Liberté syndicale et d’expression sur internet : la direction de B2S Ceritex déboutée et condamnée en référé par le tribunal de grande instance de Paris
Publié le 26-11-2003

Dans un climat social désastreux, la direction de l’entreprise de services B2S Ceritex, qui travaille en particulier pour de nombreuses entreprises de télécommunications, avait traîné en justice la fédération Sud ptt, le syndicat Sud Ceritex et le Réseau Associatif et Syndical, hébergeur militant, pour un tract de Sud Ceritex jugé d’abord diffamatoire, ensuite mensonger et injurieux.

Les demandes de la direction de l’entreprise ont été jugées contraires à la liberté syndicale et à la liberté sur internet. Il était question d’empêcher toute diffusion sur internet de publications qui pourraient avoir à l’avenir un caractère mensonger ou injurieux.

De plus l’entreprise refusait le droit au syndicat Sud de reprendre dans son intitulé le nom de l’entreprise, au nom du fait que les moteurs de recherche amènent inévitablement sur les sites de l’entreprise mais aussi sur ceux de ses syndicats.

Les formulations mises en causes étaient pour l’essentiel vigoureusement ironiques : « serial licencieur », « chaises musicales », direction assimilée aux « 2 be 4 »... mais la direction de B2S Ceritex semble avoir un humour limité doublé d’un désir de vengeance acharné à l’encontre des syndicats combattifs de l’entreprise, syndicats parmi lesquels Sud est majoritaire. Les seules réserves du juge ont porté sur les attaques personnelles regrettables.

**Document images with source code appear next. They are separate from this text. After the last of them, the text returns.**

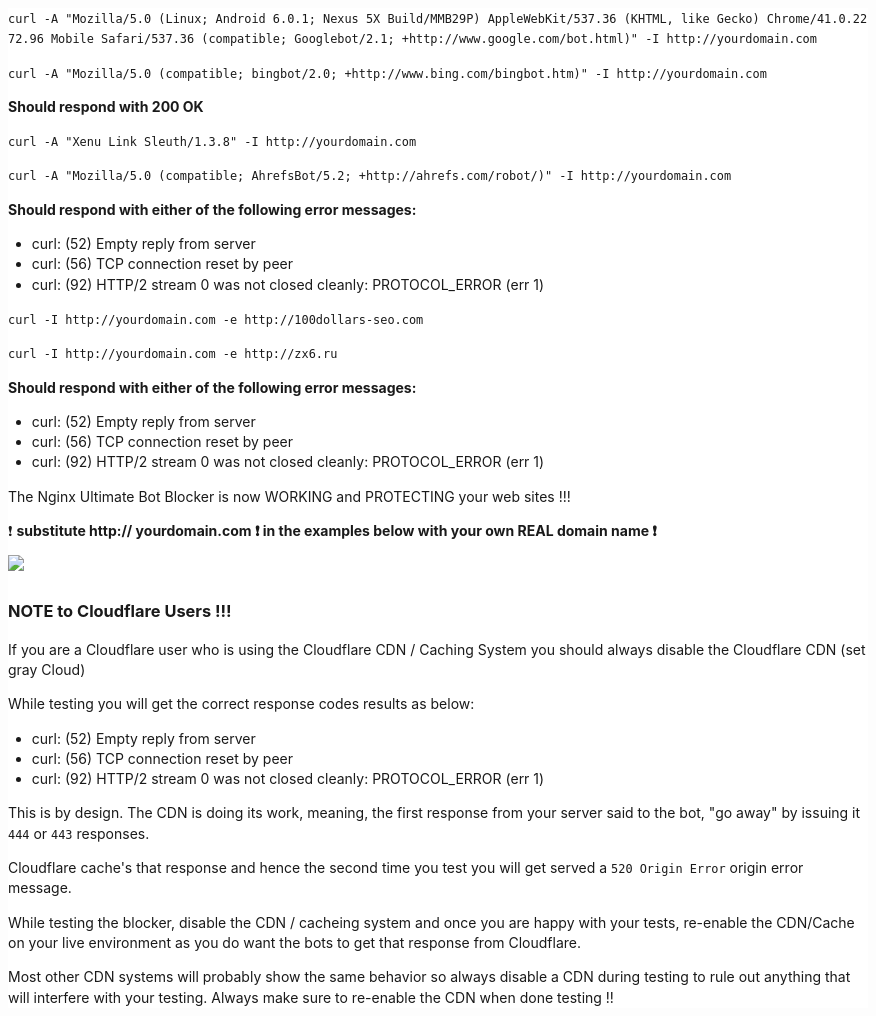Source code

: `curl -A "Mozilla/5.0 (Linux; Android 6.0.1; Nexus 5X Build/MMB29P) AppleWebKit/537.36 (KHTML, like Gecko) Chrome/41.0.2272.96 Mobile Safari/537.36 (compatible; Googlebot/2.1; +http://www.google.com/bot.html)" -I http://yourdomain.com`

`curl -A "Mozilla/5.0 (compatible; bingbot/2.0; +http://www.bing.com/bingbot.htm)" -I http://yourdomain.com`

**Should respond with 200 OK**

`curl -A "Xenu Link Sleuth/1.3.8" -I http://yourdomain.com`

`curl -A "Mozilla/5.0 (compatible; AhrefsBot/5.2; +http://ahrefs.com/robot/)" -I http://yourdomain.com`

**Should respond with either of the following error messages:**
- curl: (52) Empty reply from server
- curl: (56) TCP connection reset by peer
- curl: (92) HTTP/2 stream 0 was not closed cleanly: PROTOCOL_ERROR (err 1)

`curl -I http://yourdomain.com -e http://100dollars-seo.com`

`curl -I http://yourdomain.com -e http://zx6.ru`

**Should respond with either of the following error messages:**
- curl: (52) Empty reply from server
- curl: (56) TCP connection reset by peer
- curl: (92) HTTP/2 stream 0 was not closed cleanly: PROTOCOL_ERROR (err 1)

The Nginx Ultimate Bot Blocker is now WORKING and PROTECTING your web sites !!!

:exclamation: 
**substitute http:// yourdomain.com :exclamation: in the examples below with your own REAL domain name :exclamation:**

<img src="https://github.com/mitchellkrogza/nginx-ultimate-bad-bot-blocker/blob/master/.assets/nginx-ultimate-bad-bot-blocker-testing-instructions.jpg"/>

### NOTE to Cloudflare Users !!!

If you are a Cloudflare user who is using the Cloudflare CDN / Caching System you should always disable the Cloudflare CDN (set gray Cloud)

While testing you will get the correct response codes  results as below:
- curl: (52) Empty reply from server
- curl: (56) TCP connection reset by peer
- curl: (92) HTTP/2 stream 0 was not closed cleanly: PROTOCOL_ERROR (err 1)

This is by design. The CDN is doing its work, meaning, the first response from your server said to the bot, "go away" by issuing it `444` or `443` responses.

Cloudflare cache's that response and hence the second time you test you will get served a `520 Origin Error` origin error message.

While testing the blocker, disable the CDN / cacheing system and once you are happy with your tests, re-enable the CDN/Cache on your live environment as you do want the bots to get that response from Cloudflare. 

Most other CDN systems will probably show the same behavior so always disable a CDN during testing to rule out anything that will interfere with your testing. Always make sure to re-enable the CDN when done testing !!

Le juge du TGI a refusé le référé considérant que les demandes de l’entreprise étaient demesurées et menaçaient la liberté d’expression. Il a aussi refusé la demande de la direction de B2S Ceritex de refuser toute mise sur internet de tracts les concernant.

Cette décision est pour nous importante. Le tract incriminé pourra donc revenir sur notre site, et nous entendons bien continuer avec le syndicat de l’entreprise à défendre avec la vigueur et l’humour nécessaire les intérêts du personnel.

Et cela est particulièrement nécessaire car depuis le rachat de Ceritex par B2S, ce sont des restructurations massives et les licenciements qui dominent, doublés d’une dégradation des conditions de travail, et des conditions d’exercice des droits syndicaux.